Filter the data for "iota" and copy matching lines.

-- Input data follows --

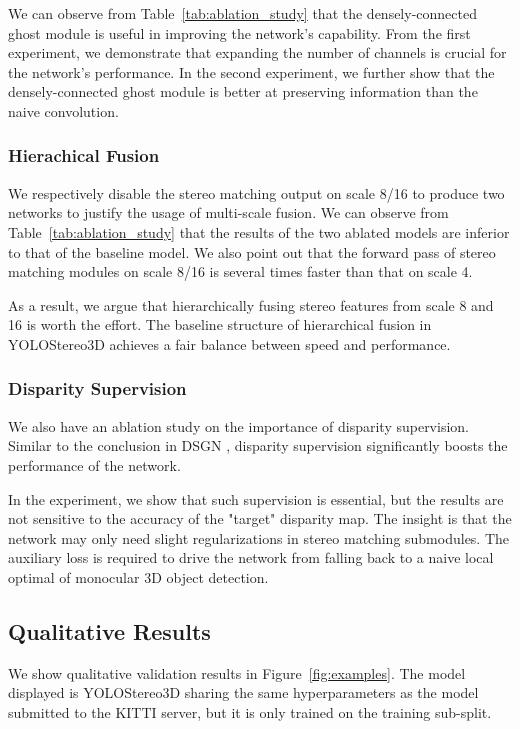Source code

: \documentclass[letterpaper, 10 pt, conference]{ieeeconf}
\begin{document}
We can observe from Table~\ref{tab:ablation_study} that the densely-connected ghost module is useful in improving the network's capability. From the first experiment, we demonstrate that expanding the number of channels is crucial for the network's performance.
In the second experiment, we further show that the densely-connected ghost module is better at preserving information than the naive  convolution.

\subsubsection{Hierachical Fusion}
We respectively disable the stereo matching output on scale 8/16 to produce two networks to justify the usage of multi-scale fusion. We can observe from Table~\ref{tab:ablation_study} that the results of the two ablated models are inferior to that of the baseline model. 
We also point out that the forward pass of stereo matching modules on scale 8/16 is several times faster than that on scale 4.

As a result, we argue that hierarchically fusing stereo features from scale 8 and 16 is worth the effort. 
The baseline structure of hierarchical fusion in YOLOStereo3D achieves a fair balance between speed and performance.

\subsubsection{Disparity Supervision}
We also have an ablation study on the importance of disparity supervision. 
Similar to the conclusion in DSGN \cite{Chen2020DSGN}, disparity supervision significantly boosts the performance of the network. 

In the experiment, we show that such supervision is essential, but the results are not sensitive to the accuracy of the "target" disparity map.
The insight is that the network may only need slight regularizations in stereo matching submodules. The auxiliary loss is required to drive the network from falling back to a naive local optimal of monocular 3D object detection.


\subsection{Qualitative Results}
We show qualitative validation results in Figure~\ref{fig:examples}. 
The model displayed is YOLOStereo3D sharing the same hyperparameters as the model submitted to the KITTI server, but it is only trained on the training sub-split.
\end{document}
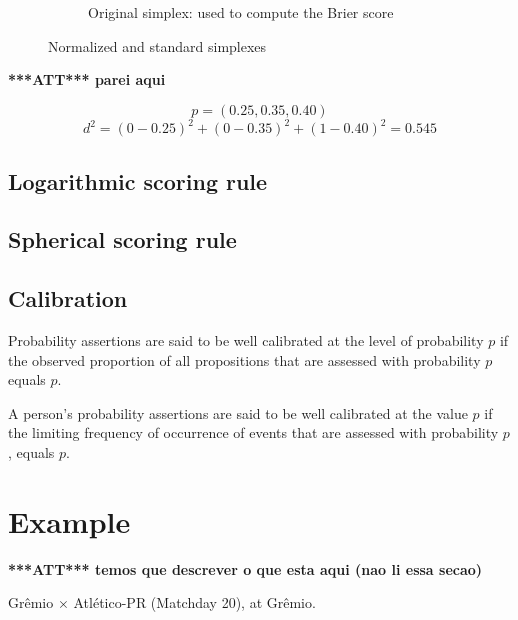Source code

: \documentclass[journal,article,accept,moreauthors,pdftex,12pt,a4paper]{mdpi}
\newcommand{\red}[1]{\textbf{\color{red} ***ATT*** #1}}
\begin{document}
\begin{figure}[!ht]
\begin{subfigure}[b]{0.48\linewidth}


        \caption{Original simplex: used to compute the Brier score}
        \label{fig:B}
    \end{subfigure}
    \caption{Normalized and standard simplexes}
    \label{fig:norm_stand}
\end{figure}



\red{parei aqui}

\[p=(0.25,0.35,0.40)\]
\[d^2=(0-0.25)^2+(0-0.35)^2+(1-0.40)^2=0.545\]



\subsection{Logarithmic scoring rule} 

\subsection{Spherical scoring rule}


\subsection{Calibration}

Probability assertions are said to be well calibrated at the level of probability $p$ if the observed proportion of all propositions that are assessed with probability $p$ equals $p$.

A person's probability assertions are said to be well calibrated at the value $p$ if the limiting frequency of occurrence of events that are assessed with probability $p$, equals $p$.


\section{Example}

\red{temos que descrever o que esta aqui (nao li essa secao)}

Gr\^emio $\times$ Atl\'etico-PR (Matchday 20), at Gr\^emio.
\end{document}

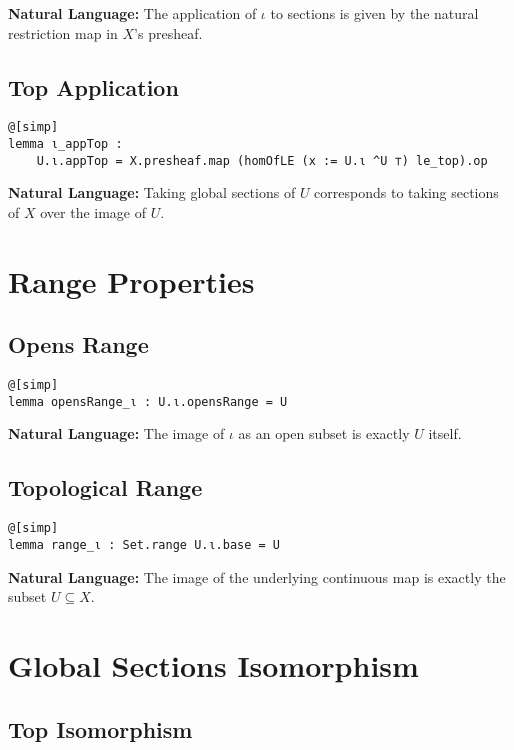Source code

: \documentclass{article}
\theoremstyle{definition}
\begin{document}
\textbf{Natural Language:} The application of $\iota$ to sections is given by the natural restriction map in $X$'s presheaf.

\subsection{Top Application}

\begin{lstlisting}
@[simp]
lemma ι_appTop :
    U.ι.appTop = X.presheaf.map (homOfLE (x := U.ι ^U ⊤) le_top).op
\end{lstlisting}

\textbf{Natural Language:} Taking global sections of $U$ corresponds to taking sections of $X$ over the image of $U$.

\section{Range Properties}

\subsection{Opens Range}

\begin{lstlisting}
@[simp]
lemma opensRange_ι : U.ι.opensRange = U
\end{lstlisting}

\textbf{Natural Language:} The image of $\iota$ as an open subset is exactly $U$ itself.

\subsection{Topological Range}

\begin{lstlisting}
@[simp]
lemma range_ι : Set.range U.ι.base = U
\end{lstlisting}

\textbf{Natural Language:} The image of the underlying continuous map is exactly the subset $U \subseteq X$.

\section{Global Sections Isomorphism}

\subsection{Top Isomorphism}
\end{document}
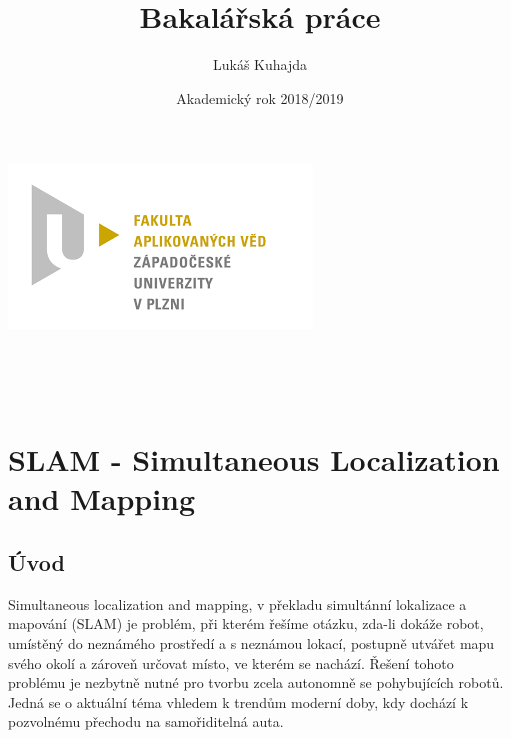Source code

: \documentclass[11pt]{article}
\begin{document}
\title{Bakalářská práce}
\author{Lukáš Kuhajda}
\date{Akademický rok 2018/2019}
\begin{titlepage}
	\begin{center}
		\includegraphics[scale=0.5]{logo_zcu}\\
		\vspace{5cm}
		\begin{Large}
			\textbf{\thetitle}\\
		\end{Large}
		
		\vspace{3cm}
		\theauthor\\
		\vspace{5cm}
		\thedate
	\end{center}
\end{titlepage}
\newpage	
	
\tableofcontents
\newpage



\section{SLAM - Simultaneous Localization and Mapping}

\subsection{Úvod}
Simultaneous localization and mapping, v překladu simultánní lokalizace a mapování (SLAM) je problém, při kterém řešíme otázku, zda-li dokáže robot, umístěný do neznámého prostředí a s neznámou lokací, postupně utvářet mapu svého okolí a zároveň určovat místo, ve kterém se nachází. Řešení tohoto problému je nezbytně nutné pro tvorbu zcela autonomně se pohybujících robotů. Jedná se o aktuální téma vhledem k trendům moderní doby, kdy dochází k pozvolnému přechodu na samořiditelná auta. \\
\end{document}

-- Input data concluded --

* _Exercise solution_
\textbf{Natural Language:} The application of $\iota$ to sections is given by the natural restriction map in $X$'s presheaf.
\textbf{Natural Language:} The image of $\iota$ as an open subset is exactly $U$ itself.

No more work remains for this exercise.